Thursday, July 05, 2007
Glowing Light Appeared In My Hand With A Witness At My Side
Persons with schizophrenia are usually alone with their manifestations that they witness, on two occasions I had a person beside me that saw my "hallucination" with me, both times it was the woman that I was dating. Grant you it was two different women that witnessed my "hallucinations" with me, my two last girl friends. So here I am alone as a single man thinking a lot about my life and how schizophrenia has made a mess of it by dragging down the tubes of poverty. It has left me thinking about the manifestations that occur to me that can not be totally explained other than a Psychiatrist saying I have irrational hallucinations. I put my own type of personal meaning to the manifestations and ignore what the Psychiatrist says about them, it helps me cope better and be more of a mystic rather than just a "schizo" as determined by modern medicine. I did the sketch in chaulk pastel of the manifestation last week, that I had with my ex, in preparing for my blog posting.

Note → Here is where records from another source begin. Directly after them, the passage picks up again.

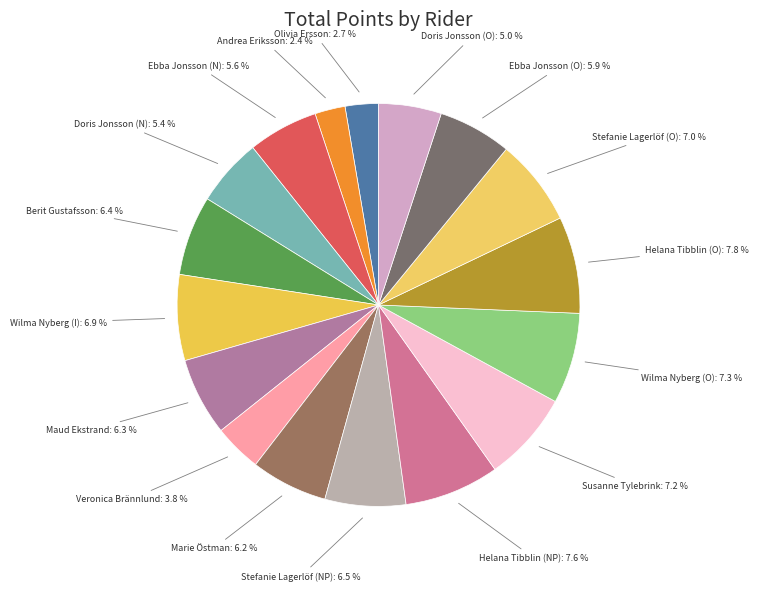

How many segments does this pie chart have?

17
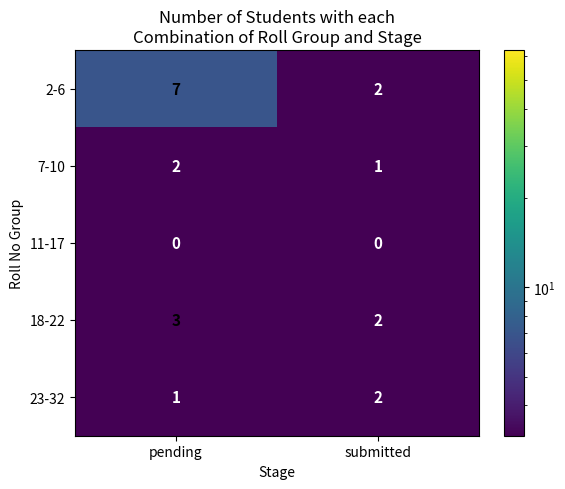

At which category does the chart reach its peak across all series?

pending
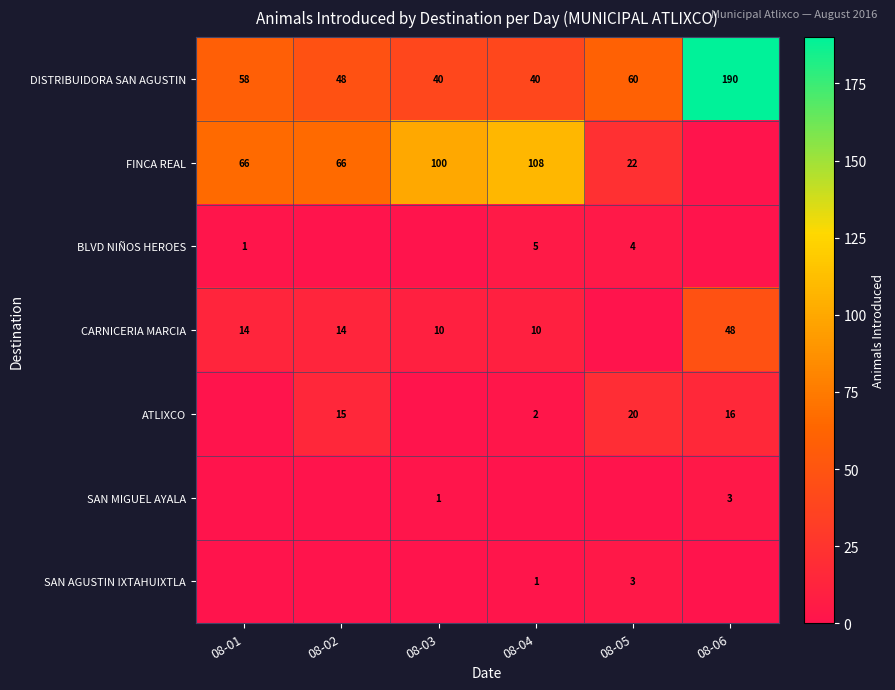

At how many categories does at least one series exceed 107?

2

When I met my last girl friend, she accepted me as a intelligent mystic/schizo, for I told her my medical condition when we were just starting to get to know each other. As the relationship progressed, I was soon spending all nighters with her and sleeping along side her in her bed. It was very early in the relationship and I was spending a lot of time with her, sometimes more than I should have, any way we had retired to the master bedroom for the evening and were laying in bed together having our evening talk in bed like we usually did over a cigarette. Sometime during these moments in the dimly light room, my hand ended face up above the bed sheets. Then a warm whitish yellow light started to glow in the palm of my hand. I spoke up to my girl friend at the time and asked her if she could see the light in my hand that I was seeing. She responded that indeed she could see it and it left us both speechless and amazed. I then reached with my left hand to try and pick up the light between my thumb and finger, when my left hand reached the glowing light in the palm of my right hand, it seemed to disappear from our sight. We were left speechless and amazed but had each other to reflect on the experience to keep our nerves steady. Years later, talking to my ex about the manifestation we both witnessed together, with what seems like so long ago, she still finds words to describe the experience like awesome, unbelievable and mystifying. It is funny how when I am lone and have these type of experiences, I am brushed off as a delusional "schizo" most of the time, when I try relating the experiences to a fellow human. Having a witness to such an experience leaves one with a very powerful feeling, like I am not alone with it all and more than just a "schizo that needs medication for hallucinations. What ever the case may be, this posting is about just one of many manifestations I have witnessed, that I am not alone with, I have my ex girl friend as a witness to the event. I take a minimal amount of medication and still have what my Psychiatrist calls delusional hallucinations. The mystical experiences I go through did not ruin my life, it was the the Psychiatrists pumping me full of drugs to stop the experiences instead of trying to talk to me about it. It is kind of like an atheist trying to stop God, it does not work to good, so I keep my mystical experiences to myself and only share them with people I really trust or through my blog.